Democratic Reps. Alcee L. Hastings of Miramar, Debbie Wasserman Schultz of Weston, Kathy Castor of Tampa, Ted Deutch of Boca Raton, and Frederica Wilson of Miami met Thursday to talk about Medicare -- without the Republicans in the Florida delegation. They haven't met all together since early 2011.
The five Democrats (Rep. Corinne Brown of Jacksonville was not present) heard from several health care experts about proposed changes to the program.
Hastings, the Democratic chairman of the delegation, said his aim for Thursday morning's meeting was "to highlight the importance of Medicare to Florida, and the impact of Medicare changes on Florida's beneficiaries."
"I believe our colleagues on the other side should have an equal concern," Hastings said.

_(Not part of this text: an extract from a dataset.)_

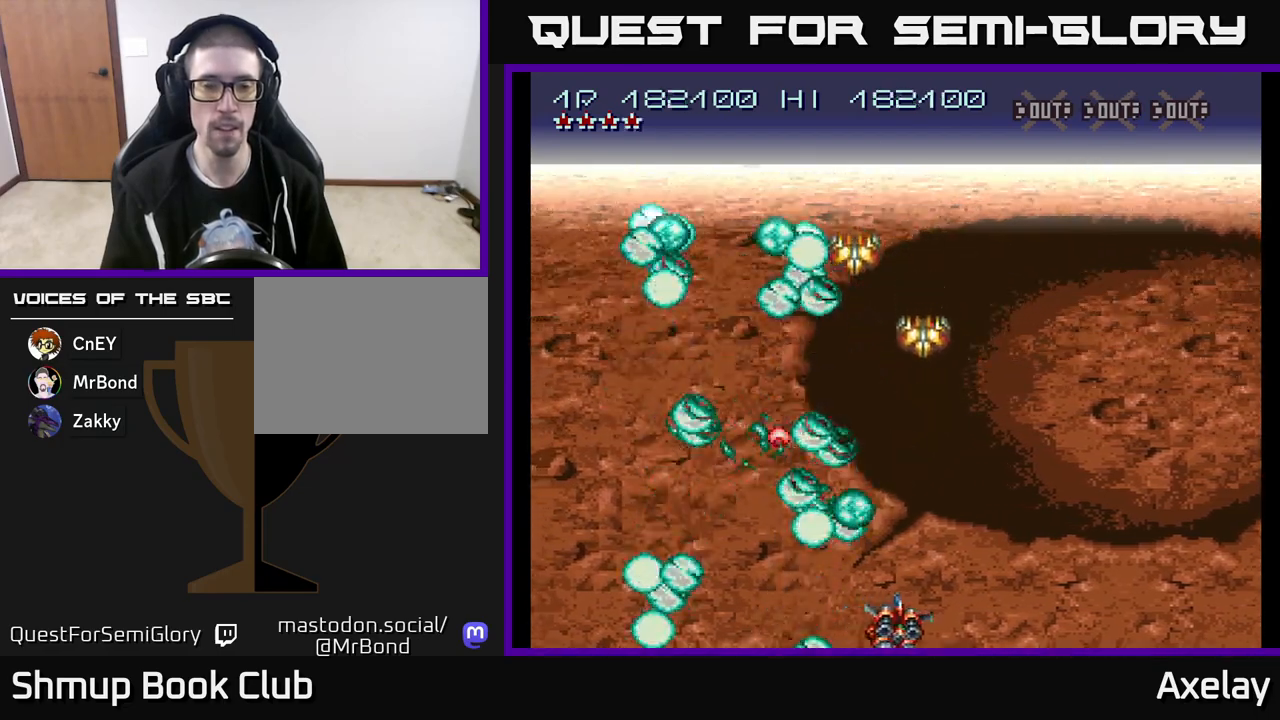
{"buttons": ["A", "X"], "right_stick": "center", "events": [[300, "DPAD_RIGHT", "up"], [350, "DPAD_UP", "down"], [383, "DPAD_LEFT", "down"], [483, "DPAD_LEFT", "up"], [483, "DPAD_UP", "up"]]}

But the Democrats were political, too. Wasserman Schultz, who serves as chairwoman of the Democratic National Committee, said her Republican colleagues were focused less on seniors and Medicare than on "one job, in one house, down the street."
And Wilson told the group they need to come up with some buzz words that warn seniors about proposed Republican changes to Medicare under the budget offered by Rep. Paul Ryan, R-Wisc.
Hastings said after the meeting that he had invited Florida's congressional Republicans. Until early 2011, they had been meeting monthly on bipartisan issues for two decades, Hastings said.
He said he doesn't exactly miss the monthly 8:30 a.m. meetings. But he does miss some of the bonhomie they used to enjoy. "Let's don't pretend there's great harmony in the Florida delegation," he said.